**Assignment:** Tally the lines in the data below in which the word "elbow" occurs, then give only the total.

[Excerpts from a dataset]
======

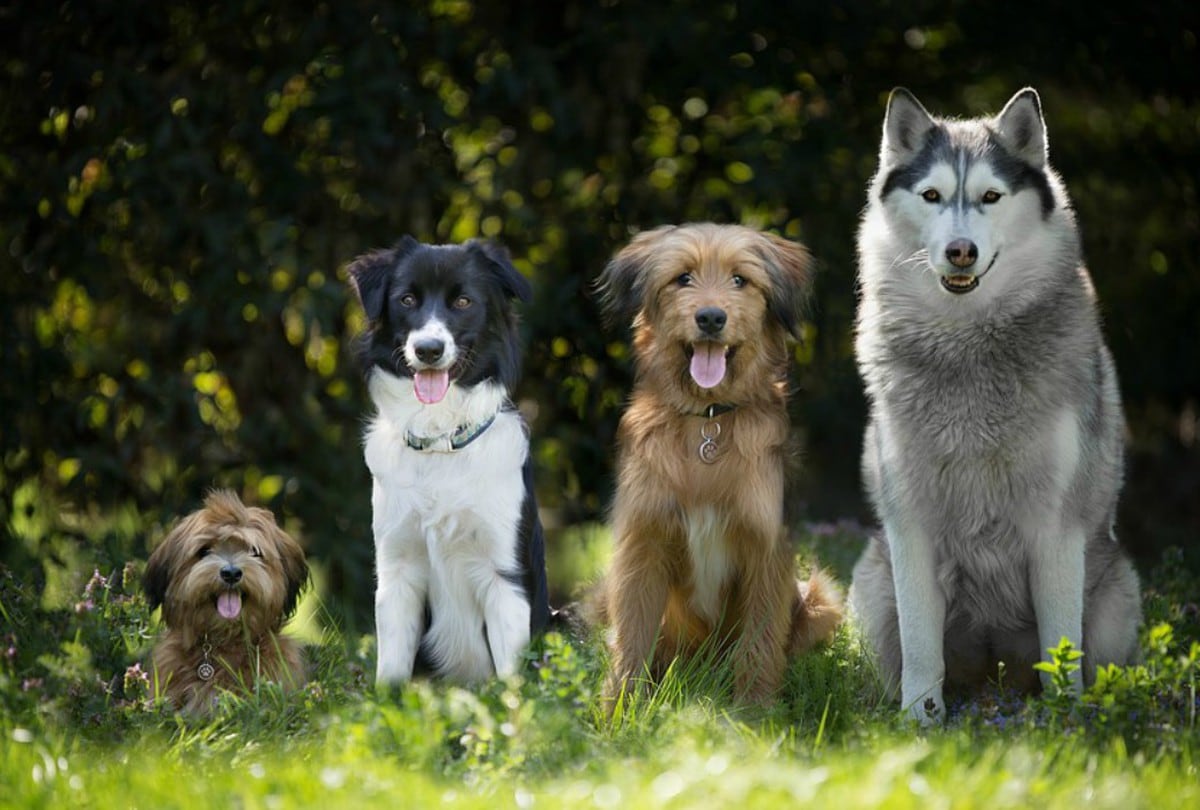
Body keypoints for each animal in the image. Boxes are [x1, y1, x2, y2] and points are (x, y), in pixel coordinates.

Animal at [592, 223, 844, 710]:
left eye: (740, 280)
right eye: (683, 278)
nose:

======

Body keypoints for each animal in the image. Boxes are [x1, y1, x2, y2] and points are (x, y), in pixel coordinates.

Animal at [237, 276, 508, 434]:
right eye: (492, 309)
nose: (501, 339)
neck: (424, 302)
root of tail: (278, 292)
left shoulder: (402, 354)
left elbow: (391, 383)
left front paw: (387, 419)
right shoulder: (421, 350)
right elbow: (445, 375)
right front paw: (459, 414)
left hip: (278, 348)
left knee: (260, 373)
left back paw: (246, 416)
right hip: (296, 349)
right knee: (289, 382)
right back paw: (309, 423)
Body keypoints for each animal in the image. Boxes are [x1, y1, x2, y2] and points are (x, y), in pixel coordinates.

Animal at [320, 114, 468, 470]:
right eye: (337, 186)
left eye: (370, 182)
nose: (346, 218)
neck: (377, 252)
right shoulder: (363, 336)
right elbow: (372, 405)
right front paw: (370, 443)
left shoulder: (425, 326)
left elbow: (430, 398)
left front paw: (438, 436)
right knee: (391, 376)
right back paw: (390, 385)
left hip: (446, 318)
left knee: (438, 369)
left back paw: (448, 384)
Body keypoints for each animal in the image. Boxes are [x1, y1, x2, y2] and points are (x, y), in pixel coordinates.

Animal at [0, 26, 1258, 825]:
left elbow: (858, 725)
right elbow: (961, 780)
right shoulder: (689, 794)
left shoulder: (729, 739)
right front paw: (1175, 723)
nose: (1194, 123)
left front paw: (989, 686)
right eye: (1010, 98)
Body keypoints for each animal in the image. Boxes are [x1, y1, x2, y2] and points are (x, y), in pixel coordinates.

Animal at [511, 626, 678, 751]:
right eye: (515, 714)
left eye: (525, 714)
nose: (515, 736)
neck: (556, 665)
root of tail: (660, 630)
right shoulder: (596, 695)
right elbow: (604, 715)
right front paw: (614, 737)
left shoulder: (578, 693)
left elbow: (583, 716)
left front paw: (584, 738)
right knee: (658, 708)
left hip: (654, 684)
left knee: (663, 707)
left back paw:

======

**Exercise answer:** 8